In patient cell lines and mouse models of leukemia and lymphoma, the bispecific antibodies targeted and killed the cancer-causing T cells without affecting healthy T cells, and the cancer decreased, the researchers reported in Science Translational Medicine.
All three bispecific approaches could provide alternatives to personalized immunotherapies, such as engineered CAR-T cells made up of the immune cells of individual patients. There is already one bispecific antibody on the market, Amgen’s Blincyto, approved for the treatment of some patients with B-cell precursor acute lymphoblastic leukemia (ALL). And there are more in clinical trials.
But bispecific antibodies pose a number of challenges that must be addressed before the three approaches proposed by the Hopkins researchers can make progress in cancer treatment, Jon Weidanz, Ph.D., of the University of Texas, noted in a accompanying editorial that has been published. in science.

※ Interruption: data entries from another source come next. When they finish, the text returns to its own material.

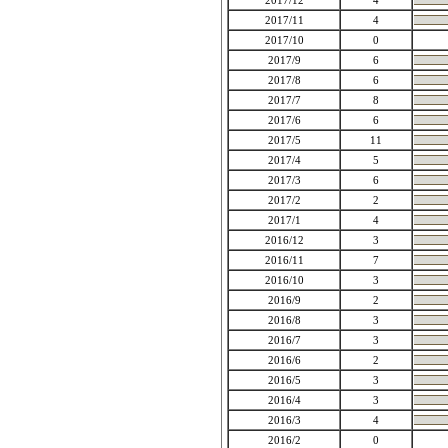
2017/12
4
2017/11
4
2017/10
0
2017/9
6
2017/8
6
2017/7
8
2017/6
6
2017/5
11
2017/4
5
2017/3
6
2017/2
2
2017/1
4
2016/12
3
2016/11
7
2016/10
3
2016/9
2
2016/8
3
2016/7
3
2016/6
2
2016/5
3
2016/4
3
2016/3
4
2016/2
0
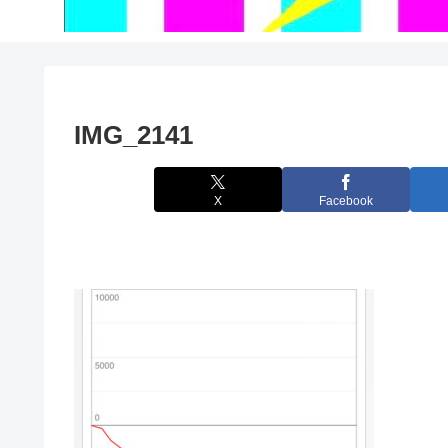
IMG_2141
X
Facebook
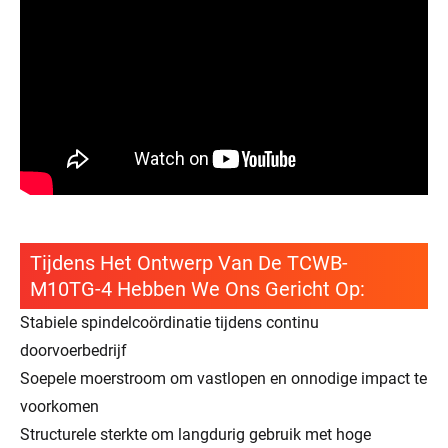
Tijdens Het Ontwerp Van De TCWB-
M10TG-4 Hebben We Ons Gericht Op:
Stabiele spindelcoördinatie tijdens continu
doorvoerbedrijf
Soepele moerstroom om vastlopen en onnodige impact te
voorkomen
Structurele sterkte om langdurig gebruik met hoge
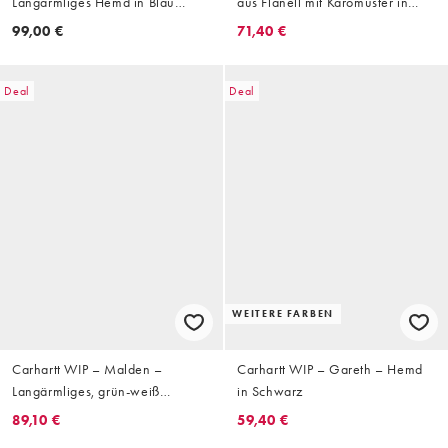
Langärmliges Hemd in Blau
aus Flanell mit Karomuster in
kariert
Weiß und Beige
99,00 €
71,40 €
Deal
Deal
WEITERE FARBEN
Carhartt WIP – Malden –
Carhartt WIP – Gareth – Hemd
Langärmliges, grün-weiß
in Schwarz
gestreiftes Hemd
89,10 €
59,40 €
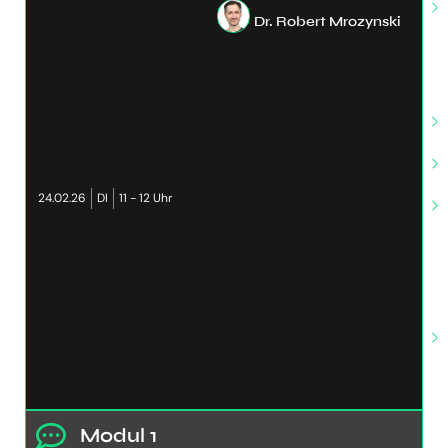
Dr. Robert Mrozynski
24.02.26
DI
11 - 12 Uhr
Modul 1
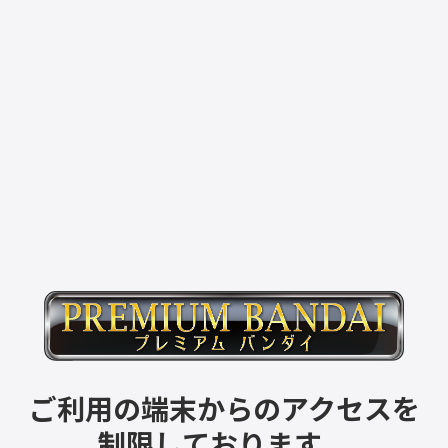
ご利用の端末からのアクセスを
制限しております。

First, these drugs are usually small molecules that are quickly removed from the bloodstream, requiring continuous delivery, Weidanz wrote. Adding elements to bispecific antibodies to improve half-life would make them bulkier, which could reduce their potency, he added.
The studies “provide a potential way to obtain ready-to-use protein-based immunotherapeutics for the treatment of cancers” with specific antigens or mutations, Weidanz wrote. “However, more work will be needed to address the issues raised by these three and other studies before this ambitious goal can be achieved.”